═══ Reading text
Saturday, September 20, 2008

Taking It All In

Well, I have decided to stop counting. I have quit trying to calculate how many days in the last couple of months that the kids and I have been in our pajamas all day, or how many corn dogs they have eaten, how many hours of Playhouse Disney they've watched or just how many times I have burst into tears when some unsuspecting friend calls to see how we're doing.

It's been quite an interesting experience, this pregnancy--way different than my other two. It has left me feeling rather defeated from time to time. Just when I think I am getting back to feeling normal, I wake up and spend the day, umm.....sick. (I'll spare you the details) I am approaching the 18 week mark and have some strong medicine that has helped me through those yucky days. Hopefully all will be well now.


Although I know it doesn't help to dwell on the down side, I have found it very encouraging to count the ways that I've been blessed during all of this. How many times has my husband come home from work only to take over my duties and let me rest? Countless. How many friends or family members call or email to see how I'm doing on a weekly basis? Or how many times has someone come to the rescue with a meal, some company, a listening ear or encouraging words? Also, too many to count. I am thinking that the good definitely outweighs the bad in all this.
══════
═══ Dataset extract
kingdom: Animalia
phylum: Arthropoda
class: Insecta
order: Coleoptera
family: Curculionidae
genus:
══════
Using the information:
1. In the pregnancy post, list each thing the writer says they have stopped counting.
2. Write the next part of the pregnancy post, picking up after its final sentence.

Responses in order:
1.
- Days in the last couple of months that the writer and the kids have spent all day in pajamas
- Corn dogs the kids have eaten
- Hours of Playhouse Disney the kids have watched
- Times the writer has burst into tears when a friend calls to check in

2.
So, here I am, drawn once again back to the main reason I started this blog in the first place...to find the good and beautiful things in life and dwell on them. To think about things that are true and good and lovely, like good friends, pleasant children, a loving husband, a long nap on a rainy afternoon, unexpected help and encouragement from people who love us, good food at just the right time, a package in the mail, letters from my mother and grandmother, end of summer days that are just the perfect temperature, the joy of fall coming and all the fun that brings, the fact that I am starting to enjoy my kitchen again ...and of course, NEW LIFE!

8 comments:

Amber said...

I love this post. It was encouraging. I hope you feel better soon. I'm praying for you. I guess you find out soon what the gender is - that is, if you want to find out. That's so exciting!!

mKhulu said...

You are the best writer in your family. You are also my favourite!

jessica said...

Oh, how I can relate to this, and I started my blog for the same reason. It really did help me to consciously look for the good even though I often found it challenging at the time. I wouldn't have made it without those meds either! I'll be praying for you.

Rebecca said...

You are doing great!--Keep at it! So nice to hear from you. I wish I lived closer to help you out a bit, but I will continue praying.

Anonymous said...

Blogging has helped me to look at the bright side too. How wonderful that you find so much to be thankful for when you aren't feeling well.

I hope that you start feeling better soon and I encourage you not to feel guilty! The kids are fine staying in their PJs and watching TV. Life will change at some point and you can get back to normal.

gina said...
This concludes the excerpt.